**What you have to do**: Reproduce the rows from the start through the line that contains "scientific name: Cycloneda sanguinea", switching every "phylum" to "division" and keeping all else unchanged.
┄┄┄┄┄┄
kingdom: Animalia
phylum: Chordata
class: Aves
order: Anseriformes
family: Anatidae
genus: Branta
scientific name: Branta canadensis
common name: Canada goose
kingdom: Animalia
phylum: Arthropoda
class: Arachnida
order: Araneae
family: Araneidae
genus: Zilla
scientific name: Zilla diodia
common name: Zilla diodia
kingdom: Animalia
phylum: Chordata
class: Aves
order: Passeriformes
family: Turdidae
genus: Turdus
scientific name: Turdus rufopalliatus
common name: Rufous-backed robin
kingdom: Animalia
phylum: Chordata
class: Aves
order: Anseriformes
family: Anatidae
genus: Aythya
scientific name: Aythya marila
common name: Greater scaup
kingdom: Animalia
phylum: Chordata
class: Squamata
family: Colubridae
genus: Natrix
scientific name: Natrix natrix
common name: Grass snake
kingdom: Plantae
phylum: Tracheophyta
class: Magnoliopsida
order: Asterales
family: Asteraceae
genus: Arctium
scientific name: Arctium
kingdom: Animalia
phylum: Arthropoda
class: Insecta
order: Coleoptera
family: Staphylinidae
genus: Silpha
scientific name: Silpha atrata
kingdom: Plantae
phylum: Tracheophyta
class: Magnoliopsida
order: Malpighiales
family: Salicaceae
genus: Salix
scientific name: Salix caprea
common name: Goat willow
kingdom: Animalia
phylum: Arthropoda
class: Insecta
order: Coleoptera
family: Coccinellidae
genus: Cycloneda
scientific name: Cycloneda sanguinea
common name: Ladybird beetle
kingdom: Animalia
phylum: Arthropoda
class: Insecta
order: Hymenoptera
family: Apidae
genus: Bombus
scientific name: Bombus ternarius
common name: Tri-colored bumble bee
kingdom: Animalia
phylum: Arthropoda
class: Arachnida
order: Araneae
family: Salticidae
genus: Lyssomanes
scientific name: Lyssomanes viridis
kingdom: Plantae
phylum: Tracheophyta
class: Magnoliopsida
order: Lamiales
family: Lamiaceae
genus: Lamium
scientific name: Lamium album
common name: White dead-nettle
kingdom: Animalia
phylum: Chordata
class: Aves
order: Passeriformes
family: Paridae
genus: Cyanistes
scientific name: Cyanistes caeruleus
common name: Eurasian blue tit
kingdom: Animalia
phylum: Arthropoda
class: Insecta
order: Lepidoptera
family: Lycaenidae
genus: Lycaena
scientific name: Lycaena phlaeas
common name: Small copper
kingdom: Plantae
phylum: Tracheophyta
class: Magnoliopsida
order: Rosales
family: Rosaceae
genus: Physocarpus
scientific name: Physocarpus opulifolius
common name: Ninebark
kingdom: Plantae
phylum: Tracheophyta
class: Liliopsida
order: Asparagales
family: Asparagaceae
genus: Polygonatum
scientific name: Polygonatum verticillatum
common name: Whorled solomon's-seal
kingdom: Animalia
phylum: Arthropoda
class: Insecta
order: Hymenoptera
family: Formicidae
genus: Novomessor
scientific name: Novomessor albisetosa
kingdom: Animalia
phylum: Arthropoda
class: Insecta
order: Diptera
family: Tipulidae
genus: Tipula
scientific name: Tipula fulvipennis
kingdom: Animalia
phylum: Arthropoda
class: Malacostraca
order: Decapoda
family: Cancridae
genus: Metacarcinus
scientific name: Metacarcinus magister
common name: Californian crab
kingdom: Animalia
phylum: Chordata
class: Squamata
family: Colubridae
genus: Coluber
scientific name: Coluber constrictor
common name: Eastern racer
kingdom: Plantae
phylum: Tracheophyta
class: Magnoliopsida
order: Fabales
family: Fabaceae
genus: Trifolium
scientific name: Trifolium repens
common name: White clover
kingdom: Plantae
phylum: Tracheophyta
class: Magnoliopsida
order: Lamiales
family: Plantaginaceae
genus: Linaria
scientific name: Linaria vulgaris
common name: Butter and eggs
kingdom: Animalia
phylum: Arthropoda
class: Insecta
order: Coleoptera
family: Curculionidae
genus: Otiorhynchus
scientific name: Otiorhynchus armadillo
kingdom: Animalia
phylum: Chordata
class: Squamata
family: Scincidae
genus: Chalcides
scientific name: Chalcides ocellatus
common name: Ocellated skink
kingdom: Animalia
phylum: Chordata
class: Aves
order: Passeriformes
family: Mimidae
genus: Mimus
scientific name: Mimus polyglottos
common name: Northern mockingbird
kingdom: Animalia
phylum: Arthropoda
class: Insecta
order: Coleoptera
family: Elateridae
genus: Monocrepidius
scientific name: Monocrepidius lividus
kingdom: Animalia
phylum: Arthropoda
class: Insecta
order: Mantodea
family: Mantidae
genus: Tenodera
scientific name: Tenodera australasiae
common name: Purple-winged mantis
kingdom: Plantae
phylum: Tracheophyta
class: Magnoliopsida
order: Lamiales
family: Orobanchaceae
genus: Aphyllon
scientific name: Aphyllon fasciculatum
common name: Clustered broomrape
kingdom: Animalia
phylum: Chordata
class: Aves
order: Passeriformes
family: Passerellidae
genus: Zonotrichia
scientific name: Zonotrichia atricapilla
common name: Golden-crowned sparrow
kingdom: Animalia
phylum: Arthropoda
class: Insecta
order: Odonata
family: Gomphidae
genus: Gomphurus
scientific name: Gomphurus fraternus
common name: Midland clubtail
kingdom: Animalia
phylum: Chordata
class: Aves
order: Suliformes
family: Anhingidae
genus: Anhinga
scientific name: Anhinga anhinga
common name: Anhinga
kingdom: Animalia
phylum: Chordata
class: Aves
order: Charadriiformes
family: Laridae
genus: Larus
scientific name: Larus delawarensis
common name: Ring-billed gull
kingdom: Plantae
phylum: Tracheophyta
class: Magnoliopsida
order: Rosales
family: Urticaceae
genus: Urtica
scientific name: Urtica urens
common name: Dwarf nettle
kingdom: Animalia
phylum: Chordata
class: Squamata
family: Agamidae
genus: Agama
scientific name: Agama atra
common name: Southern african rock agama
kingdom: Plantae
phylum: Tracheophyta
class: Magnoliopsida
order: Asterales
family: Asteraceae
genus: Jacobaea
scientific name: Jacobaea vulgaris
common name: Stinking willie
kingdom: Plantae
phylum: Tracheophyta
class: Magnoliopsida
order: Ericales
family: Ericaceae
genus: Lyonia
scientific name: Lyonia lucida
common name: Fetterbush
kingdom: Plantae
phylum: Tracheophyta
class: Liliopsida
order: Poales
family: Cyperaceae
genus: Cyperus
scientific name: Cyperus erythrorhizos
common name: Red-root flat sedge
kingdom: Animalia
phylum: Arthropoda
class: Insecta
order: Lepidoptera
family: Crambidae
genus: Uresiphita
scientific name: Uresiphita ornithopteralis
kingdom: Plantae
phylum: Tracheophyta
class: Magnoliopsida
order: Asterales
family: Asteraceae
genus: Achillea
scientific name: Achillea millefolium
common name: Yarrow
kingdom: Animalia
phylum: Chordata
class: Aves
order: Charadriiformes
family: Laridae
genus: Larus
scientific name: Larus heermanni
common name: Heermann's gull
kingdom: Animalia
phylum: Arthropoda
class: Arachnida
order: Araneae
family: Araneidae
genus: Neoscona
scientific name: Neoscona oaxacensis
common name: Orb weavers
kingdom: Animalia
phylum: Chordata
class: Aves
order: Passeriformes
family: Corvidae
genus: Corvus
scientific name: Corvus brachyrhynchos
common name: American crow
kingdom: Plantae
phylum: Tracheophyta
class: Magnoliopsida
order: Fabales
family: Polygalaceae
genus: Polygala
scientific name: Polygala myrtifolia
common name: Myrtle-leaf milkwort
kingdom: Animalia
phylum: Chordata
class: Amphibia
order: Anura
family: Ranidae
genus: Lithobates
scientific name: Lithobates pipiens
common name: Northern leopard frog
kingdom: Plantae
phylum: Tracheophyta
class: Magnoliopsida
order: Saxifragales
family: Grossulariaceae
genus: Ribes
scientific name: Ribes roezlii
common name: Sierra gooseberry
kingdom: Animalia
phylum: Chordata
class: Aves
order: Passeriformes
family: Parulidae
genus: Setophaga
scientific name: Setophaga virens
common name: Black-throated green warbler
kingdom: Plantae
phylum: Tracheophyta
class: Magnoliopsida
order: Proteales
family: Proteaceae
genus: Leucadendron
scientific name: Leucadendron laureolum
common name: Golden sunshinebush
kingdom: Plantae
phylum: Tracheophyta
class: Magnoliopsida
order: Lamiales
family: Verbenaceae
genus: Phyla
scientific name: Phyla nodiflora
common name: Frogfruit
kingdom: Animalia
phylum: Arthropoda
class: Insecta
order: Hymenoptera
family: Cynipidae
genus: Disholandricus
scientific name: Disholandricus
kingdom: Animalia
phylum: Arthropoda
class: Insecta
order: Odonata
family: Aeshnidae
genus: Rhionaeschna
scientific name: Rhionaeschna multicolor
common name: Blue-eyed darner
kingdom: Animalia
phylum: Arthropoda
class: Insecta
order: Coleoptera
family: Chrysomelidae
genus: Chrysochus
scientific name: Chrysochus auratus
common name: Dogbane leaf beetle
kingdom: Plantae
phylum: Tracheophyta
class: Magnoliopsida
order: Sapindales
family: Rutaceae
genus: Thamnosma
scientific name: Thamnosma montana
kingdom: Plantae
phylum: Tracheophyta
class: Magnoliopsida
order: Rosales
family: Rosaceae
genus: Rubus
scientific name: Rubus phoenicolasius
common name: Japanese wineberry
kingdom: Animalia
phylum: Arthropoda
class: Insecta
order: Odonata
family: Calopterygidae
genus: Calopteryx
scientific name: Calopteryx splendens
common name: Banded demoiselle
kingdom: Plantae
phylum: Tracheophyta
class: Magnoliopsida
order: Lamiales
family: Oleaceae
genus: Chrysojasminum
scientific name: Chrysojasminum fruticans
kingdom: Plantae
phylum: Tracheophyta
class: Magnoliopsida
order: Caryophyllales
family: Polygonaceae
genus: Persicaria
┄┄┄┄┄┄
**Solution to the exercise**:
kingdom: Animalia
division: Chordata
class: Aves
order: Anseriformes
family: Anatidae
genus: Branta
scientific name: Branta canadensis
common name: Canada goose
kingdom: Animalia
division: Arthropoda
class: Arachnida
order: Araneae
family: Araneidae
genus: Zilla
scientific name: Zilla diodia
common name: Zilla diodia
kingdom: Animalia
division: Chordata
class: Aves
order: Passeriformes
family: Turdidae
genus: Turdus
scientific name: Turdus rufopalliatus
common name: Rufous-backed robin
kingdom: Animalia
division: Chordata
class: Aves
order: Anseriformes
family: Anatidae
genus: Aythya
scientific name: Aythya marila
common name: Greater scaup
kingdom: Animalia
division: Chordata
class: Squamata
family: Colubridae
genus: Natrix
scientific name: Natrix natrix
common name: Grass snake
kingdom: Plantae
division: Tracheophyta
class: Magnoliopsida
order: Asterales
family: Asteraceae
genus: Arctium
scientific name: Arctium
kingdom: Animalia
division: Arthropoda
class: Insecta
order: Coleoptera
family: Staphylinidae
genus: Silpha
scientific name: Silpha atrata
kingdom: Plantae
division: Tracheophyta
class: Magnoliopsida
order: Malpighiales
family: Salicaceae
genus: Salix
scientific name: Salix caprea
common name: Goat willow
kingdom: Animalia
division: Arthropoda
class: Insecta
order: Coleoptera
family: Coccinellidae
genus: Cycloneda
scientific name: Cycloneda sanguinea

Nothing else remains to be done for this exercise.